WHAT THE TASK REQUIRES:
Return the lines below in which the string "corners" occurs.

DATASET EXCERPTS:
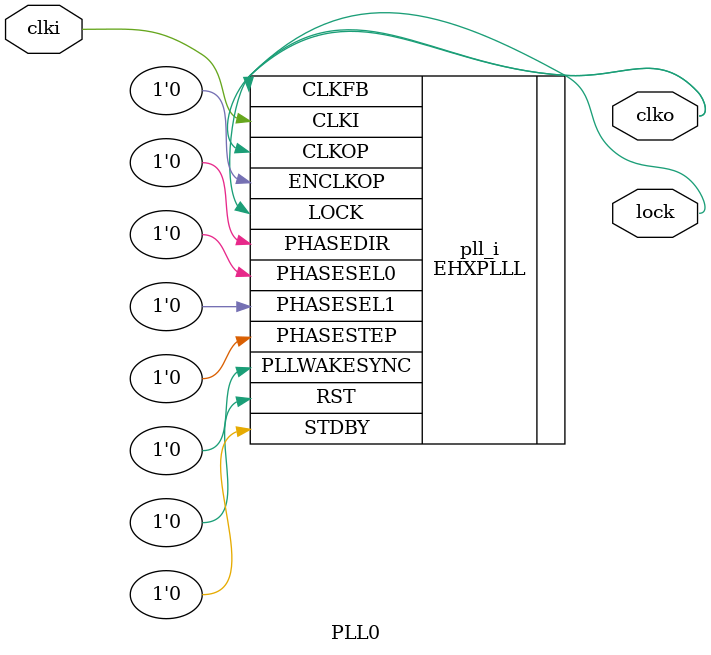
<source format=v>
module PLL0(
  input  clki,
  output clko,
  output lock
);
  (* ICP_CURRENT="12" *) (* LPF_RESISTOR="8" *) (* MFG_ENABLE_FILTEROPAMP="1" *) (* MFG_GMCREF_SEL="2" *)

  EHXPLLL #(
    .PLLRST_ENA("DISABLED"),
    .INTFB_WAKE("DISABLED"),
    .STDBY_ENABLE("DISABLED"),
    .DPHASE_SOURCE("DISABLED"),
    .CLKOP_FPHASE(0),
    .CLKOP_CPHASE(11),
    .OUTDIVIDER_MUXA("DIVA"),
    .CLKOP_ENABLE("ENABLED"),
    .CLKOP_DIV(12),
    .CLKFB_DIV(10),
    .CLKI_DIV(5),
    .FEEDBK_PATH("CLKOP")
  ) pll_i (
    .CLKI(clki),
    .CLKFB(clko),
    .CLKOP(clko),
    .LOCK(lock),
    .RST(1'b0),
    .STDBY(1'b0),
    .PHASESEL0(1'b0),
    .PHASESEL1(1'b0),
    .PHASEDIR(1'b0),
    .PHASESTEP(1'b0),
    .PLLWAKESYNC(1'b0),
    .ENCLKOP(1'b0)
  );

endmodule

</source>
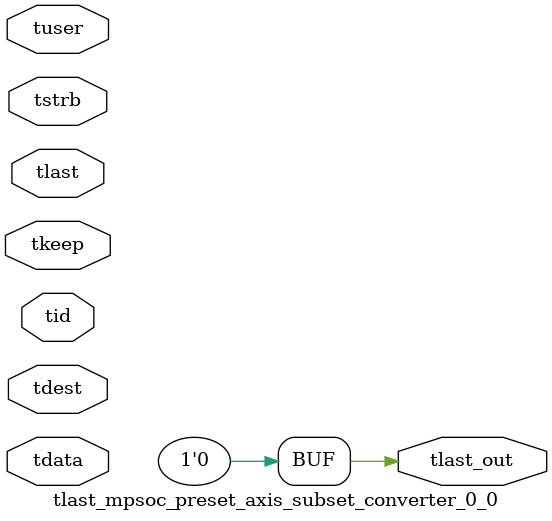
<source format=v>


`timescale 1ps/1ps

module tlast_mpsoc_preset_axis_subset_converter_0_0 #
(
parameter C_S_AXIS_TID_WIDTH   = 1,
parameter C_S_AXIS_TUSER_WIDTH = 0,
parameter C_S_AXIS_TDATA_WIDTH = 0,
parameter C_S_AXIS_TDEST_WIDTH = 0
)
(
input  [(C_S_AXIS_TID_WIDTH   == 0 ? 1 : C_S_AXIS_TID_WIDTH)-1:0       ] tid,
input  [(C_S_AXIS_TDATA_WIDTH == 0 ? 1 : C_S_AXIS_TDATA_WIDTH)-1:0     ] tdata,
input  [(C_S_AXIS_TUSER_WIDTH == 0 ? 1 : C_S_AXIS_TUSER_WIDTH)-1:0     ] tuser,
input  [(C_S_AXIS_TDEST_WIDTH == 0 ? 1 : C_S_AXIS_TDEST_WIDTH)-1:0     ] tdest,
input  [(C_S_AXIS_TDATA_WIDTH/8)-1:0 ] tkeep,
input  [(C_S_AXIS_TDATA_WIDTH/8)-1:0 ] tstrb,
input  [0:0]                                                             tlast,
output                                                                   tlast_out
);

assign tlast_out = {1'b0};

endmodule


</source>
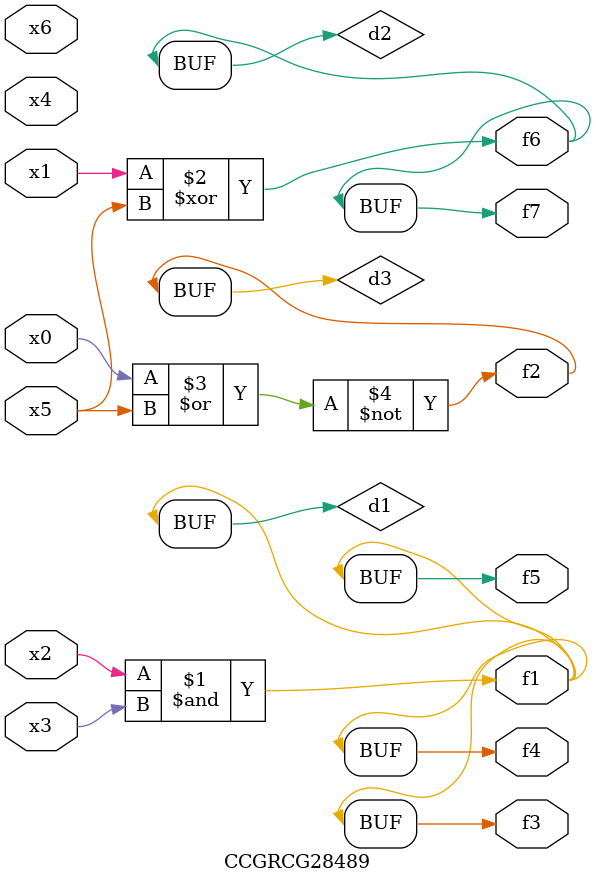
<source format=v>
module CCGRCG28489(
	input x0, x1, x2, x3, x4, x5, x6,
	output f1, f2, f3, f4, f5, f6, f7
);

	wire d1, d2, d3;

	and (d1, x2, x3);
	xor (d2, x1, x5);
	nor (d3, x0, x5);
	assign f1 = d1;
	assign f2 = d3;
	assign f3 = d1;
	assign f4 = d1;
	assign f5 = d1;
	assign f6 = d2;
	assign f7 = d2;
endmodule

</source>
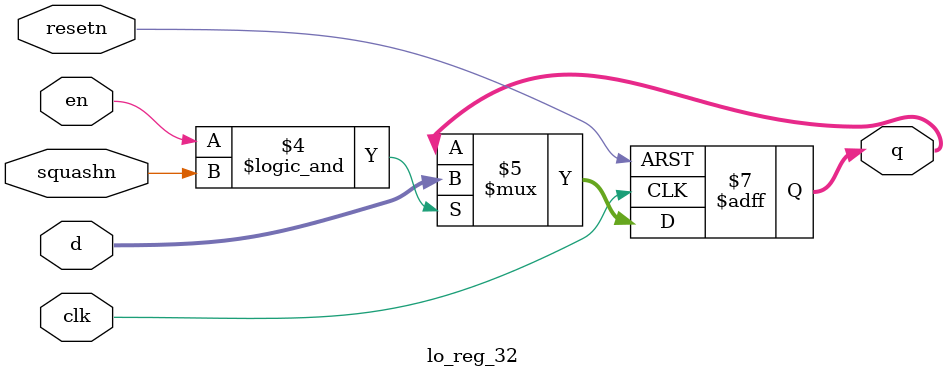
<source format=v>
/****************************************************************************
          Generic Register
****************************************************************************/
module lo_reg_32 (d,clk,resetn,squashn,en,q);

input clk;
input resetn;
input squashn;
input en;
input [32-1:0] d;
output [32-1:0] q;
reg [32-1:0] q;

always @(posedge clk or negedge resetn)		//asynchronous reset
begin
	if (resetn==0)
		q<=0;
	else if (en==1 && squashn)
		q<=d;
end

endmodule
</source>
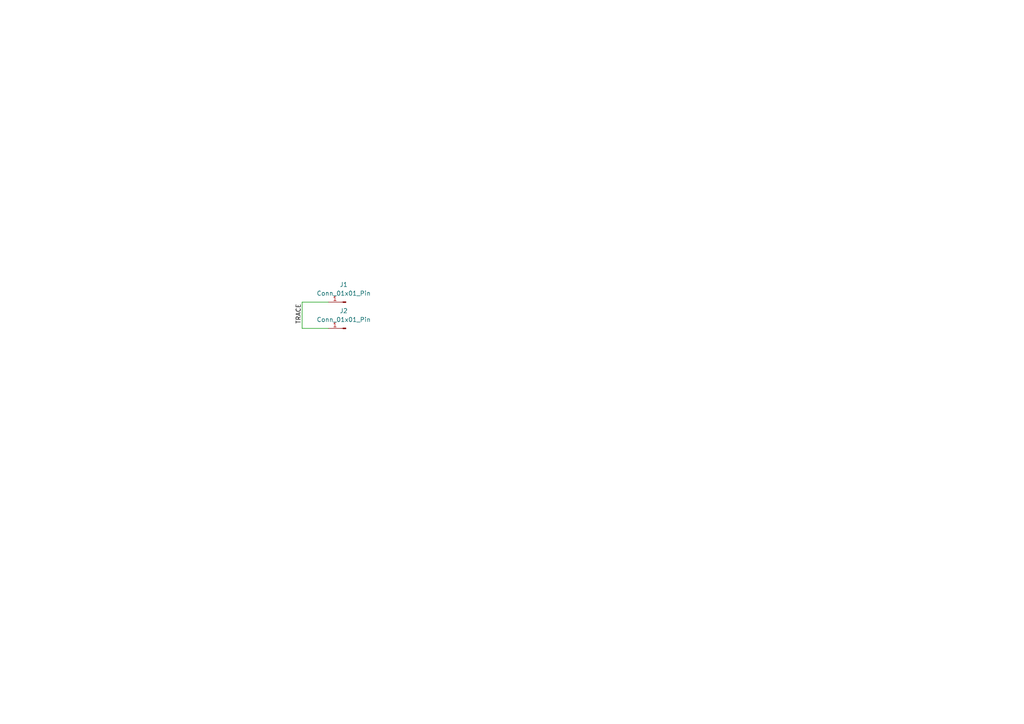
<source format=kicad_sch>
(kicad_sch
	(version 20250114)
	(generator "eeschema")
	(generator_version "9.0")
	(uuid "fd061ab8-6b80-4fc0-a4b9-9658018234f0")
	(paper "A4")
	
	(wire
		(pts
			(xy 87.63 95.25) (xy 87.63 87.63)
		)
		(stroke
			(width 0)
			(type default)
		)
		(uuid "79818a95-1190-4e45-b985-4ded3676e50e")
	)
	(wire
		(pts
			(xy 87.63 87.63) (xy 95.25 87.63)
		)
		(stroke
			(width 0)
			(type default)
		)
		(uuid "84c34db3-421c-4289-aa66-098520a500fc")
	)
	(wire
		(pts
			(xy 95.25 95.25) (xy 87.63 95.25)
		)
		(stroke
			(width 0)
			(type default)
		)
		(uuid "ed8fae8a-eee3-4f4c-9669-600bcda198e7")
	)
	(label "TRACE"
		(at 87.63 93.98 90)
		(effects
			(font
				(size 1.27 1.27)
			)
			(justify left bottom)
		)
		(uuid "7e85250b-320c-4a9c-877b-01f6a39ccdc9")
	)
	(symbol
		(lib_id "Connector:Conn_01x01_Pin")
		(at 100.33 87.63 180)
		(unit 1)
		(exclude_from_sim no)
		(in_bom yes)
		(on_board yes)
		(dnp no)
		(fields_autoplaced yes)
		(uuid "10379116-19b7-4f82-a100-a6de9b7981f5")
		(property "Reference" "J1"
			(at 99.695 82.55 0)
			(effects
				(font
					(size 1.27 1.27)
				)
			)
		)
		(property "Value" "Conn_01x01_Pin"
			(at 99.695 85.09 0)
			(effects
				(font
					(size 1.27 1.27)
				)
			)
		)
		(property "Footprint" "TestPoint:TestPoint_Pad_4.0x4.0mm"
			(at 100.33 87.63 0)
			(effects
				(font
					(size 1.27 1.27)
				)
				(hide yes)
			)
		)
		(property "Datasheet" "~"
			(at 100.33 87.63 0)
			(effects
				(font
					(size 1.27 1.27)
				)
				(hide yes)
			)
		)
		(property "Description" "Generic connector, single row, 01x01, script generated"
			(at 100.33 87.63 0)
			(effects
				(font
					(size 1.27 1.27)
				)
				(hide yes)
			)
		)
		(pin "1"
			(uuid "bf09b786-dd4f-4b09-a2bc-9d586bf2b055")
		)
		(instances
			(project ""
				(path "/fd061ab8-6b80-4fc0-a4b9-9658018234f0"
					(reference "J1")
					(unit 1)
				)
			)
		)
	)
	(symbol
		(lib_id "Connector:Conn_01x01_Pin")
		(at 100.33 95.25 180)
		(unit 1)
		(exclude_from_sim no)
		(in_bom yes)
		(on_board yes)
		(dnp no)
		(fields_autoplaced yes)
		(uuid "3351f99b-aa91-4954-b003-4eb663a16856")
		(property "Reference" "J2"
			(at 99.695 90.17 0)
			(effects
				(font
					(size 1.27 1.27)
				)
			)
		)
		(property "Value" "Conn_01x01_Pin"
			(at 99.695 92.71 0)
			(effects
				(font
					(size 1.27 1.27)
				)
			)
		)
		(property "Footprint" "TestPoint:TestPoint_Pad_4.0x4.0mm"
			(at 100.33 95.25 0)
			(effects
				(font
					(size 1.27 1.27)
				)
				(hide yes)
			)
		)
		(property "Datasheet" "~"
			(at 100.33 95.25 0)
			(effects
				(font
					(size 1.27 1.27)
				)
				(hide yes)
			)
		)
		(property "Description" "Generic connector, single row, 01x01, script generated"
			(at 100.33 95.25 0)
			(effects
				(font
					(size 1.27 1.27)
				)
				(hide yes)
			)
		)
		(pin "1"
			(uuid "352edb66-bf92-482c-8194-bf3b895a5959")
		)
		(instances
			(project "test01"
				(path "/fd061ab8-6b80-4fc0-a4b9-9658018234f0"
					(reference "J2")
					(unit 1)
				)
			)
		)
	)
	(sheet_instances
		(path "/"
			(page "1")
		)
	)
	(embedded_fonts no)
)

</source>
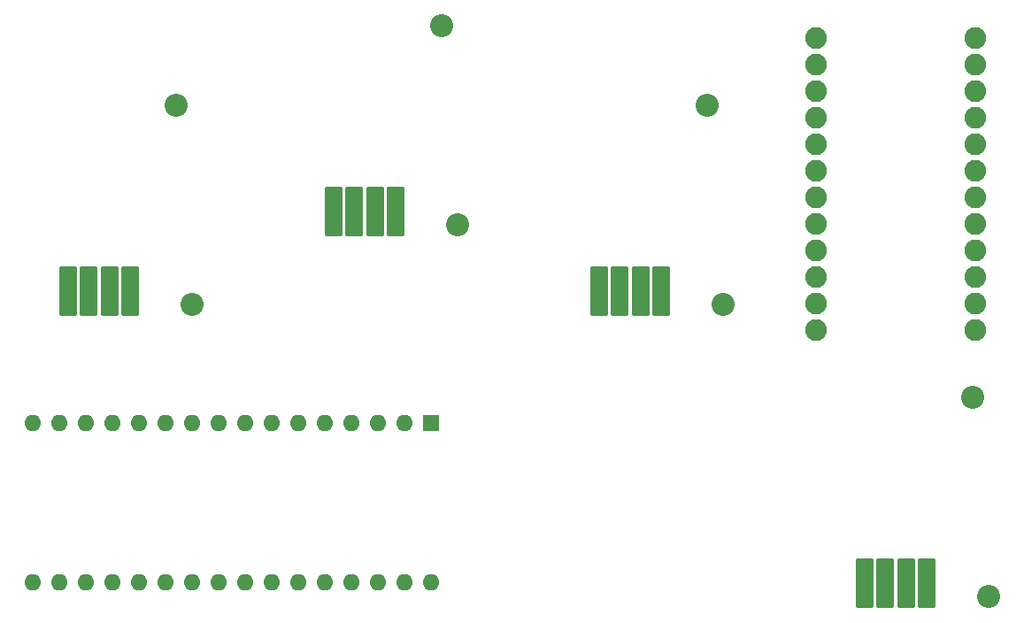
<source format=gts>
G04 #@! TF.GenerationSoftware,KiCad,Pcbnew,(6.0.4)*
G04 #@! TF.CreationDate,2022-04-03T16:10:21-07:00*
G04 #@! TF.ProjectId,tokiponaboard,746f6b69-706f-46e6-9162-6f6172642e6b,rev?*
G04 #@! TF.SameCoordinates,Original*
G04 #@! TF.FileFunction,Soldermask,Top*
G04 #@! TF.FilePolarity,Negative*
%FSLAX46Y46*%
G04 Gerber Fmt 4.6, Leading zero omitted, Abs format (unit mm)*
G04 Created by KiCad (PCBNEW (6.0.4)) date 2022-04-03 16:10:21*
%MOMM*%
%LPD*%
G01*
G04 APERTURE LIST*
G04 Aperture macros list*
%AMRoundRect*
0 Rectangle with rounded corners*
0 $1 Rounding radius*
0 $2 $3 $4 $5 $6 $7 $8 $9 X,Y pos of 4 corners*
0 Add a 4 corners polygon primitive as box body*
4,1,4,$2,$3,$4,$5,$6,$7,$8,$9,$2,$3,0*
0 Add four circle primitives for the rounded corners*
1,1,$1+$1,$2,$3*
1,1,$1+$1,$4,$5*
1,1,$1+$1,$6,$7*
1,1,$1+$1,$8,$9*
0 Add four rect primitives between the rounded corners*
20,1,$1+$1,$2,$3,$4,$5,0*
20,1,$1+$1,$4,$5,$6,$7,0*
20,1,$1+$1,$6,$7,$8,$9,0*
20,1,$1+$1,$8,$9,$2,$3,0*%
G04 Aperture macros list end*
%ADD10C,2.082800*%
%ADD11R,1.600000X1.600000*%
%ADD12O,1.600000X1.600000*%
%ADD13C,2.202180*%
%ADD14RoundRect,0.101600X-0.749300X2.249170X-0.749300X-2.249170X0.749300X-2.249170X0.749300X2.249170X0*%
G04 APERTURE END LIST*
D10*
X104140000Y-29210000D03*
X104140000Y-31750000D03*
X104140000Y-34290000D03*
X104140000Y-36830000D03*
X104140000Y-39370000D03*
X104140000Y-41910000D03*
X104140000Y-44450000D03*
X104140000Y-46990000D03*
X104140000Y-49530000D03*
X104140000Y-52070000D03*
X104140000Y-54610000D03*
X104140000Y-57150000D03*
X119380000Y-57150000D03*
X119380000Y-54610000D03*
X119380000Y-52070000D03*
X119380000Y-49530000D03*
X119380000Y-46990000D03*
X119380000Y-44450000D03*
X119380000Y-41910000D03*
X119380000Y-39370000D03*
X119380000Y-36830000D03*
X119380000Y-34290000D03*
X119380000Y-31750000D03*
X119380000Y-29210000D03*
D11*
X67310000Y-66034996D03*
D12*
X64770000Y-66034996D03*
X62230000Y-66034996D03*
X59690000Y-66034996D03*
X57150000Y-66034996D03*
X54610000Y-66034996D03*
X52070000Y-66034996D03*
X49530000Y-66034996D03*
X46990000Y-66034996D03*
X44450000Y-66034996D03*
X41910000Y-66034996D03*
X39370000Y-66034996D03*
X36830000Y-66034996D03*
X34290000Y-66034996D03*
X31750000Y-66034996D03*
X29210000Y-66034996D03*
X29210000Y-81274996D03*
X31750000Y-81274996D03*
X34290000Y-81274996D03*
X36830000Y-81274996D03*
X39370000Y-81274996D03*
X41910000Y-81274996D03*
X44450000Y-81274996D03*
X46990000Y-81274996D03*
X49530000Y-81274996D03*
X52070000Y-81274996D03*
X54610000Y-81274996D03*
X57150000Y-81274996D03*
X59690000Y-81274996D03*
X62230000Y-81274996D03*
X64770000Y-81274996D03*
X67310000Y-81274996D03*
D13*
X95250000Y-54703980D03*
X93733620Y-35661600D03*
D14*
X89359740Y-53469540D03*
X85361780Y-53469540D03*
X83360260Y-53469540D03*
X87358220Y-53469540D03*
D13*
X119133620Y-63601600D03*
X120650000Y-82643980D03*
D14*
X114759740Y-81409540D03*
X110761780Y-81409540D03*
X108760260Y-81409540D03*
X112758220Y-81409540D03*
D13*
X44450000Y-54703980D03*
X42933620Y-35661600D03*
D14*
X38559740Y-53469540D03*
X34561780Y-53469540D03*
X32560260Y-53469540D03*
X36558220Y-53469540D03*
D13*
X68333620Y-28041600D03*
X69850000Y-47083980D03*
D14*
X63959740Y-45849540D03*
X59961780Y-45849540D03*
X57960260Y-45849540D03*
X61958220Y-45849540D03*
M02*

</source>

RESULT FOR THIS TASK:
0 Rectangle with rounded corners*
0 $2 $3 $4 $5 $6 $7 $8 $9 X,Y pos of 4 corners*
0 Add a 4 corners polygon primitive as box body*
0 Add four circle primitives for the rounded corners*
0 Add four rect primitives between the rounded corners*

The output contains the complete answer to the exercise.